Bregman geometry-aware split Gibbs sampling for Bayesian Poisson inverse problems
Faye, Elhadji Cisse, Fall, Mame Diarra, Dobigeon, Nicolas, Barat, Eric
This paper proposes a novel Bayesian framework for solving Poisson inverse problems by devising a Monte Carlo sampling algorithm which accounts for the underlying non-Euclidean geometry. To address the challenges posed by the Poisson likelihood -- such as non-Lipschitz gradients and positivity constraints -- we derive a Bayesian model which leverages exact and asymptotically exact data augmentations. In particular, the augmented model incorporates two sets of splitting variables both derived through a Bregman divergence based on the Burg entropy.
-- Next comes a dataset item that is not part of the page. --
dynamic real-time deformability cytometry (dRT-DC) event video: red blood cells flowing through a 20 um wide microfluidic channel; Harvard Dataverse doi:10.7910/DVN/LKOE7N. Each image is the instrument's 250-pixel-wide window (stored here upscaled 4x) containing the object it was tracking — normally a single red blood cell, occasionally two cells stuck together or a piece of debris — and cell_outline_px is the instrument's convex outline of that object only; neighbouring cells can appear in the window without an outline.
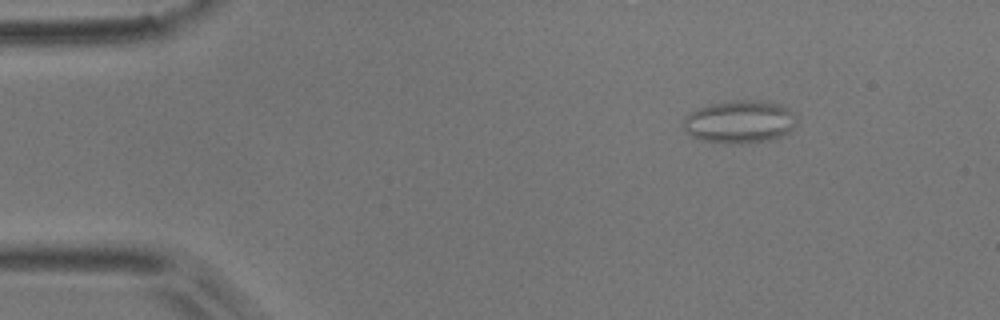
{"species": "common noctule bat (a hibernating species)", "species_latin": "Nyctalus noctula", "temperature_condition": "room temperature", "stored_images_in_passage": 5, "camera_frame_rate_fps": 3000, "um_per_image_px": 0.085, "animal": {"sex": "male", "body_mass_g": 17.9}, "frame": {"image": 1, "passage_image": 2, "time_ms": 0.333, "image_size_px": [1000, 320], "cell_outline_px": [[796, 124], [784, 136], [776, 140], [740, 144], [732, 144], [700, 140], [692, 136], [684, 128], [684, 116], [688, 112], [696, 108], [708, 104], [732, 100], [756, 100], [780, 104], [796, 112]], "centroid_in_image_um": [62.9, 10.35], "position_along_channel_um": 22.1, "area_um2": 28.9}}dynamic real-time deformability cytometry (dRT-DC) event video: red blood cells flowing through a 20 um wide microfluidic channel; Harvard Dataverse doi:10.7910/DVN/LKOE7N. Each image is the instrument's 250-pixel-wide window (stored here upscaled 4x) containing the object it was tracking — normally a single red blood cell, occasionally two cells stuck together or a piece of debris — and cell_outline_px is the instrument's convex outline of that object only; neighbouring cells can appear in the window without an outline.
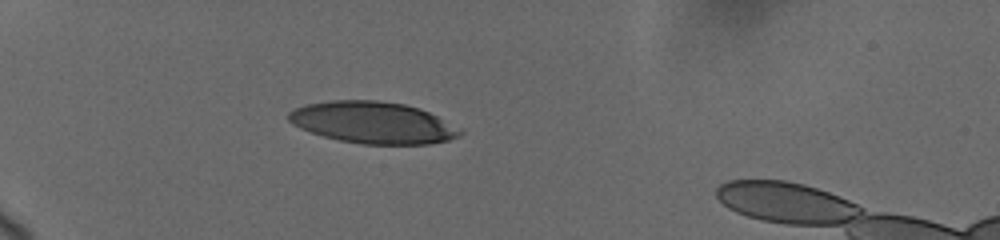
{"species": "human", "species_latin": "Homo sapiens", "temperature_condition": "cold", "stored_images_in_passage": 4, "camera_frame_rate_fps": 3000, "um_per_image_px": 0.085, "donor": {"sex": "female"}, "frame": {"image": 1, "passage_image": 1, "time_ms": 0.0, "image_size_px": [1000, 240], "cell_outline_px": [[464, 132], [448, 140], [428, 144], [364, 144], [340, 140], [324, 136], [300, 128], [292, 124], [288, 120], [288, 112], [296, 108], [308, 104], [332, 100], [376, 100], [404, 104], [428, 112], [436, 116]], "centroid_in_image_um": [31.65, 10.42], "position_along_channel_um": 53.3, "area_um2": 41.04}}
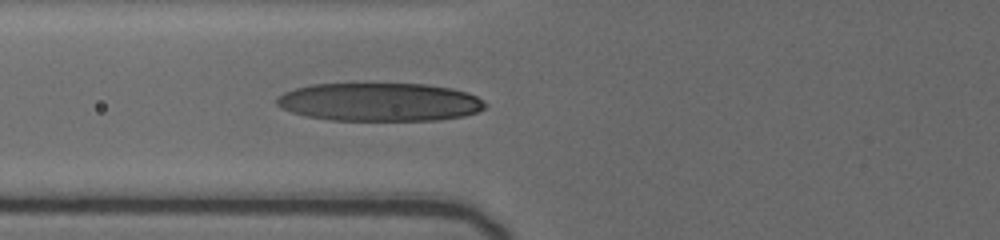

Interestingly the resulting augmented posterior distribution is characterized by conditional distributions which benefit from natural conjugacy properties and preserve the intrinsic geometry of the latent and splitting variables. This allows for efficient sampling via Gibbs steps, which can be performed explicitly for all conditionals, except the one incorporating the regularization potential. For this latter, we resort to a Hessian Riemannian Langevin Monte Carlo (HRLMC) algorithm which is well suited to handle priors with explicit or easily computable score functions. By operating on a mirror manifold, this Langevin step ensures that the sampling satisfies the positivity constraints and more accurately reflects the underlying problem structure. Performance results obtained on denoising, deblurring, and positron emission tomography (PET) experiments demonstrate that the method achieves competitive performance in terms of reconstruction quality compared to optimization- and sampling-based approaches.